Public sector pension changes in Newfoundland and Labrador
On September 2, 2014, the Government of Newfoundland and Labrador announced an agreement with the major unions to reform the Public Service Pension Plan ("PSPP"). Many of the key benefit changes are similar to those seen in other provinces, with an increase in retirement ages, changes to post-retirement indexing, and increased contributions from both PSPP members and Government. The PSPP also will be transitioned to a Jointly Trusteed structure with equal sharing of future surpluses and deficits between PSPP members and Government, coupled with a planned reduction in the level of risk associated with the plan’s investments. Changes were also made to the eligibility criteria for post-retirement health and life insurance coverage provided to PSPP members and former members.
The PSPP is the Province’s largest pension plan, and covers Government employees, health care employees, school board employees, and employees of various Crown corporations. It has some 27,000 active members, 17,000 retirees, and at December 31, 2013 (before these changes) had assets of $4.8 billion compared to liabilities of $7.8 billion.
In announcing these changes, Government stated that its key objectives were to have a sustainable plan, to allow for reasonable retirement benefits for public employees, and to protect the financial future of the Province.
The key benefit changes are as follows:
- Benefit changes are to be effective January 1, 2015.
- Member contributions will increase by 2.15% of pay on earnings up to the Year’s Maximum Pensionable Earnings ("YMPE") and 3.25% of earnings in excess of the YMPE, for total contributions of 10.75% of earnings up to the Year’s Basic Exemption, 8.95% of remaining earnings up to the YMPE, and 11.85% of earnings above the YMPE. Government will continue to match employee contributions.
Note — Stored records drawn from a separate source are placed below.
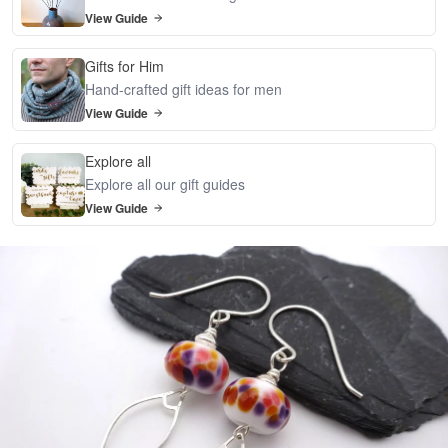
View Guide
Gifts for Him
Hand-crafted gift ideas for men
View Guide
Explore all
Explore all our gift guides
View Guide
- Unreduced retirement will now be available at age 58 with 30 years of service, or age 60 with 10 years of service. This compares to the prior criteria of age 55 with 30 years of service, and age 60 with 5 years of service. These provisions will be transitioned in over a 5-year period, and members satisfying the old criteria during the window will be grandfathered. Consistent changes will also be made to the early reduced retirement criteria.
- Post-retirement indexing is currently provided at a rate of 60% of CPI, to a maximum annual increase of 1.2%. This benefit will continue to be provided in respect of service accrued up to January 1, 2015, but indexing will be suspended in respect of service accrued after that date. Current retirees are therefore not impacted.
- The earnings averaging formula will change from a 5-year average to a 6-year average, subject to the condition that the new average will be no less than the frozen 5-year average at the transition date.
- Individuals must now attain 10 years of service and retire from active service to be eligible for post-retirement life and health coverage. Again, a 5-year transition period is applicable to these criteria.
Further, and as mentioned earlier, in conjunction with these benefit changes, the parties have agreed to operate the PSPP on a Jointly Trusteed basis going forward, with all surpluses or deficits equally shared between Government and PSPP members. This will entail the creation of an independent corporation to oversee the PSPP. The details of the framework in which the Joint Trusteeship will operate, as well as a formal Funding Policy are yet to be determined. The parties will continue their discussions on these aspects in the near-term.
On the asset side, Government will issue a promissory note with a present value of $2.685 billion, to be amortized over 30 years. In addition, the PSPP investments are expected to be moved to a less risky asset mix from the current 75% equity target mix to 50%. The additional funding and proposed changes to the asset mix, coupled with the benefit changes and contribution increases noted above, are projected, with a high probability, to fully fund the PSPP over the 30-year period.